Listed entries:
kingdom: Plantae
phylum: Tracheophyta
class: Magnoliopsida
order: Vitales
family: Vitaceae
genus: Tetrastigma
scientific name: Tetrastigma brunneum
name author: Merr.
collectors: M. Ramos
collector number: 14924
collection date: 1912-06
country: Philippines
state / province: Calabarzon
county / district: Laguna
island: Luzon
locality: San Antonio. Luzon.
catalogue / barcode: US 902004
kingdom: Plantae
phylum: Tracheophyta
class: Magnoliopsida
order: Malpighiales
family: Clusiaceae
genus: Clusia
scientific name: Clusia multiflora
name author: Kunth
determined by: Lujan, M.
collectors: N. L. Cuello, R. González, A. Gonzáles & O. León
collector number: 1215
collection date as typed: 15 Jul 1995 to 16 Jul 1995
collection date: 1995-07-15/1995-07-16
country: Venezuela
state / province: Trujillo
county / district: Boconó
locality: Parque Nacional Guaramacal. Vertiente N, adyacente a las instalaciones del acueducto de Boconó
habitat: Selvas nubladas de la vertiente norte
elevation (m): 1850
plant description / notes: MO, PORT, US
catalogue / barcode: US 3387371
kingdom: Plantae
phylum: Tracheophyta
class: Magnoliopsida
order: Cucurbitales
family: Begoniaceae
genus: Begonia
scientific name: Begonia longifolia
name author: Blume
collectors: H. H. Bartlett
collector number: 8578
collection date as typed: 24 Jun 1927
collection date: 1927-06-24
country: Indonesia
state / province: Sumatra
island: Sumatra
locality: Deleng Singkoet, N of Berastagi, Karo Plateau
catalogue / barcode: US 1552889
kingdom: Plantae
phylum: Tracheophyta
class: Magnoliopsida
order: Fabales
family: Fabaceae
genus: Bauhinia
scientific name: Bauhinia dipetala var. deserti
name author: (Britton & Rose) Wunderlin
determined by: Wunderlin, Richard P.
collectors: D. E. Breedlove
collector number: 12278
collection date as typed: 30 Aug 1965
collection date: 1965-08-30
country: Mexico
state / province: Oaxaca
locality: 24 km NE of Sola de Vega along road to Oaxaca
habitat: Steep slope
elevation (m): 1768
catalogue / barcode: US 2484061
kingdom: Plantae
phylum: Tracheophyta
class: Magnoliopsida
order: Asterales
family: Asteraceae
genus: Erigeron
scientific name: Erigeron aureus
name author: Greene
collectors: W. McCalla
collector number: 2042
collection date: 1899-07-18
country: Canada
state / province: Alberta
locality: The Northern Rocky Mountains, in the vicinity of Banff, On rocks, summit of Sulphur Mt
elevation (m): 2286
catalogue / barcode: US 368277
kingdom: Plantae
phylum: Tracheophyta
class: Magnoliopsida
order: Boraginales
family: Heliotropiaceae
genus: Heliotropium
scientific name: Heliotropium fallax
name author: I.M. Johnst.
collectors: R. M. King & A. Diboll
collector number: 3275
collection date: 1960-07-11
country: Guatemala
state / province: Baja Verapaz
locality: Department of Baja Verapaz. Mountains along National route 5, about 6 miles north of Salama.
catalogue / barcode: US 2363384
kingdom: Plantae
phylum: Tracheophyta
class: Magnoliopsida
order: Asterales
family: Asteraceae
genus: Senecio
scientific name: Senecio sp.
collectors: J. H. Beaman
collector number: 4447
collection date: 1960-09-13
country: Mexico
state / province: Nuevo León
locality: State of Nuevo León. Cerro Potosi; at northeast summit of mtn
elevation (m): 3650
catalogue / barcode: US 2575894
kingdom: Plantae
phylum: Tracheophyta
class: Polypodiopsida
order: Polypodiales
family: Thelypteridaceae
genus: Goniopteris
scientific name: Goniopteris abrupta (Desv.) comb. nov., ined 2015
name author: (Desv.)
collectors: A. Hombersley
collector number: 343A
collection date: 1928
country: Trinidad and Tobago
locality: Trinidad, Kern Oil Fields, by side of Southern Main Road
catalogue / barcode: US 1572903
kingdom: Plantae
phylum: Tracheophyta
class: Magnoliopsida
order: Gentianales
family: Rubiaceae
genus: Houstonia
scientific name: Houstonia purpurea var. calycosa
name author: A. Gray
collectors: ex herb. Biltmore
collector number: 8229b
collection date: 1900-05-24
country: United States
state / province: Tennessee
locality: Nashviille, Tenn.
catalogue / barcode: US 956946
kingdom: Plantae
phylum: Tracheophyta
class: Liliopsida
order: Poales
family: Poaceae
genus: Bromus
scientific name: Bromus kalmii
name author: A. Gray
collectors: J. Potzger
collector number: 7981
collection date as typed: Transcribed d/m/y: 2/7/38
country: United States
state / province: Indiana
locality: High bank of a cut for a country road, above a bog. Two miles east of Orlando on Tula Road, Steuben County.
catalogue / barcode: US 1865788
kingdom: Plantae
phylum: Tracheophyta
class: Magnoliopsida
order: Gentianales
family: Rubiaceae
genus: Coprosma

What you have to do:
Begin at the line that has "locality: High bank" and stop after the final line of the records, then write those lines again, switching "catalogue / barcode" to "catalog number" and keeping everything else unchanged.

Exercise solution:
locality: High bank of a cut for a country road, above a bog. Two miles east of Orlando on Tula Road, Steuben County.
catalog number: US 1865788
kingdom: Plantae
phylum: Tracheophyta
class: Magnoliopsida
order: Gentianales
family: Rubiaceae
genus: Coprosma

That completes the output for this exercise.